Toronto doctor Vincent Lam wins $40,000 Scotiabank Giller Prize
Canadian Press, Andrea Baillie, CBC
November 7, 2006
incent Lam, a local emergency room doctor who helped battle the city's SARS crisis of three years ago, won the lucrative Scotiabank Giller Prize on Tuesday night for his book of short stories, "Bloodletting & Miraculous Cures."
"I am astounded and in many ways overcome," Lam, 32, told a packed ballroom as he accepted the $40,000 award. "Bloodletting & Miraculous Cures" (Doubleday Canada) is comprised of 12 interconnected stories about a group of up-and-coming physicians.
Lam said he would be back to work at the hospital Wednesday afternoon, insisting he has no plans to give up his medical career in favour of writing.
"I thoroughly enjoy writing and I thoroughly enjoy being a physician and I'm proud to do both, and my intention is to continue to do both," said the boyish-looking author.
Lam's career received a significant boost about three years ago when he met acclaimed author Margaret Atwood while working as a doctor on a ship. He worked up the courage to ask her to read his manuscript and she agreed.
"Since then she has continued to be very supportive and is a great friend," he said.
While past Giller winners have included literary stars like Atwood, Mordecai Richler and Alice Munro, this year's short list was made up of lesser-known writers.
Competing against Lam were Montreal resident Rawi Hage for "De Niro's Game" (House of Anansi Press), Montreal-born Pascale Quiviger for "The Perfect Circle" (Cormorant Books), Montreal's Gaetan Soucy for "The Immaculate Conception" (House of Anansi Press), and Carol Windley of Nanaimo, B.C., for "Home Schooling" (Cormorant Books).
Some 500 guests gathered at the Four Seasons Hotel for the black-tie gala. Political stars in attendance included Liberal leadership candidate Bob Rae, and former Ontario premiers Ernie Eves and David Peterson. Also on hand were Margaret Trudeau, musician Murray McLauchlan, and opera diva Measha Brueggergosman.
"It's the absolute opposite end of the universe from what a writer does," Windley said as she surveyed the glitzy scene.
The show, broadcast by CTV, was hosted by Justin Trudeau with presentations by Atwood, actors Wendy Crewson and Albert Schultz, and "Corner Gas" stars Eric Peterson and Janet Wright.
Trudeau, the son of former prime minister Pierre Trudeau, wasn't the only political offspring featured on the broadcast.
The assembled crowd tittered as Trudeau introduced a report by Ben Mulroney - son of former prime minister Brian Mulroney - from the Giller Light fundraising event at a downtown brewery.
The Giller was created in 1994 by businessman Jack Rabinovitch in memory of his late wife, literary journalist Doris Giller.
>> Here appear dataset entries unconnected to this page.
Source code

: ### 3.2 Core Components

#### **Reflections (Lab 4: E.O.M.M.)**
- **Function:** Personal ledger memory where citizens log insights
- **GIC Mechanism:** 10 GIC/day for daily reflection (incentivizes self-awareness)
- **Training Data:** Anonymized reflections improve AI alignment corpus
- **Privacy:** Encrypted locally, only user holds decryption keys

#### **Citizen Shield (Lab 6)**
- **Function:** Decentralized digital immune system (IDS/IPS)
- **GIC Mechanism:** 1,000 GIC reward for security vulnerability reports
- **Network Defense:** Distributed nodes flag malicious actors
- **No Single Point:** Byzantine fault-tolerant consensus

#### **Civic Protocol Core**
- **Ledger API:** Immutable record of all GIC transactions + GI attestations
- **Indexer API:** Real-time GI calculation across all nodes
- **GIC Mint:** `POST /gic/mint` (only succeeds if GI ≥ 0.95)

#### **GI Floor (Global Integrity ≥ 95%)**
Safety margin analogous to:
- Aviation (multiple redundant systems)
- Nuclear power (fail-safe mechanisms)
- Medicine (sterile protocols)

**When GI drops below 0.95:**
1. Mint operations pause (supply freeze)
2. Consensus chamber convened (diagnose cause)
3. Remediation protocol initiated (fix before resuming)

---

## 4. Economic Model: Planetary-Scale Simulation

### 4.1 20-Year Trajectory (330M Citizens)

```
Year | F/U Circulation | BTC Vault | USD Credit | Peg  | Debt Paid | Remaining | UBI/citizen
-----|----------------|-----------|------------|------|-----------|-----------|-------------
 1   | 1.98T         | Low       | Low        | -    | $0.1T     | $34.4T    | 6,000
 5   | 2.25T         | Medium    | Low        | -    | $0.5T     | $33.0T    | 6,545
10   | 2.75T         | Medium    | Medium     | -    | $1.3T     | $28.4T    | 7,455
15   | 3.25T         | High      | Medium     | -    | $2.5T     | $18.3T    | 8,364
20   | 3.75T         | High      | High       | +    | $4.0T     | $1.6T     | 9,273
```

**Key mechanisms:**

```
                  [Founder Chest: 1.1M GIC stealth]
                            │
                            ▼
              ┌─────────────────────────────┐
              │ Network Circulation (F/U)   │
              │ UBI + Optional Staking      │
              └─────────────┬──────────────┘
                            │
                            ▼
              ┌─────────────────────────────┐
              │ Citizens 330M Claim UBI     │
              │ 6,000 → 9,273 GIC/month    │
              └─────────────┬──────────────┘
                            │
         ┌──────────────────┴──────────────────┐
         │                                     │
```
It honours the best in Canadian fiction.
Last year, Scotiabank got on board and the purse was increased from $25,000 to $50,000 (runners-up get $2,500 each) - a veritable king's ransom for most writers.
Even a mention on the prize's short list can have a big impact on book sales, a phenomenon that some have dubbed "the Giller effect."
BookNet Canada, which tracks book sales across the country, says that trend has continued this year, with "De Niro's Game" - Hage's debut novel about two friends dealing with the civil war in Lebanon - showing the biggest jump in sales.
It has also been nominated for a Governor General's Award.
That said, at least one bookseller says this year's short list - which includes two short story collections and two novels translated from French - has not been terribly popular with customers.
"We're just not selling the books," said Heidi Hallett, owner of Frog Hollow Books in Halifax. "Within our loyal clientele, short stories are always problematic, as are translations. They're just not the first things people go for."
She speculates that Hage's book has sold well partly because of the title, a reference to the game of Russian roulette played by Robert De Niro's character in the film "The Deer Hunter."
The task of choosing this year's Giller winner fell to a jury made up of Munro, Newfoundland writer Michael Winter and former governor general Adrienne Clarkson.